Stored data:
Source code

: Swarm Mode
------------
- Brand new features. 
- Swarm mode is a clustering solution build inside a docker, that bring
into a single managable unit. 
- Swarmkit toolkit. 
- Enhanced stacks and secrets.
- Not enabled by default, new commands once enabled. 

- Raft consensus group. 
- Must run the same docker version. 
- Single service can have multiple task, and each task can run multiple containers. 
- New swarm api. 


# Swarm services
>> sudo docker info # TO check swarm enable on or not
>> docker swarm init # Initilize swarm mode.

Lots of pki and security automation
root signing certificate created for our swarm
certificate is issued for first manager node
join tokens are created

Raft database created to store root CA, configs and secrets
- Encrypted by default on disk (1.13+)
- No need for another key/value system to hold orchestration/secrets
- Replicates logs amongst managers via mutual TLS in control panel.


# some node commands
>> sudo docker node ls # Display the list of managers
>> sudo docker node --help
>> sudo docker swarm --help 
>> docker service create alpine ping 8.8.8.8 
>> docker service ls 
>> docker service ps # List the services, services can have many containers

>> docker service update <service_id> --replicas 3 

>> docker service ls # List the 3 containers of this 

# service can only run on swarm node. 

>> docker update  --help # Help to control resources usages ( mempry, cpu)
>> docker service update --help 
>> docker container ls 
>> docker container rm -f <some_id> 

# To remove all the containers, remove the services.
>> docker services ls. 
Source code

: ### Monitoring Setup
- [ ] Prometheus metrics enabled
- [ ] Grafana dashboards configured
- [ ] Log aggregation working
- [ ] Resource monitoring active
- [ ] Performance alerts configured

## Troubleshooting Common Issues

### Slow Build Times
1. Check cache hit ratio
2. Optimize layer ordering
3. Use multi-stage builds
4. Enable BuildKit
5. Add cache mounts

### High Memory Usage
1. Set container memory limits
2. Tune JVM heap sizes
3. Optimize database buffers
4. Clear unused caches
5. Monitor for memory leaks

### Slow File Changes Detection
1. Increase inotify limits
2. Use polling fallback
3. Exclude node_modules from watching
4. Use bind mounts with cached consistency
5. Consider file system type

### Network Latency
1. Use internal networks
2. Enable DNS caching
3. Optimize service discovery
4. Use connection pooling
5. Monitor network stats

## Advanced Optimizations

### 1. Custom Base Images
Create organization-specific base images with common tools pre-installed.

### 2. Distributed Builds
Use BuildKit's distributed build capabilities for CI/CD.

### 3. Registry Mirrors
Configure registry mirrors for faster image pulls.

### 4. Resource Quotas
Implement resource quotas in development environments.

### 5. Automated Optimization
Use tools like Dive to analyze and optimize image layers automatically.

Task description —
Read through the records above and copy the lines that contain "default".

Output for this exercise —
- Not enabled by default, new commands once enabled. 
- Encrypted by default on disk (1.13+)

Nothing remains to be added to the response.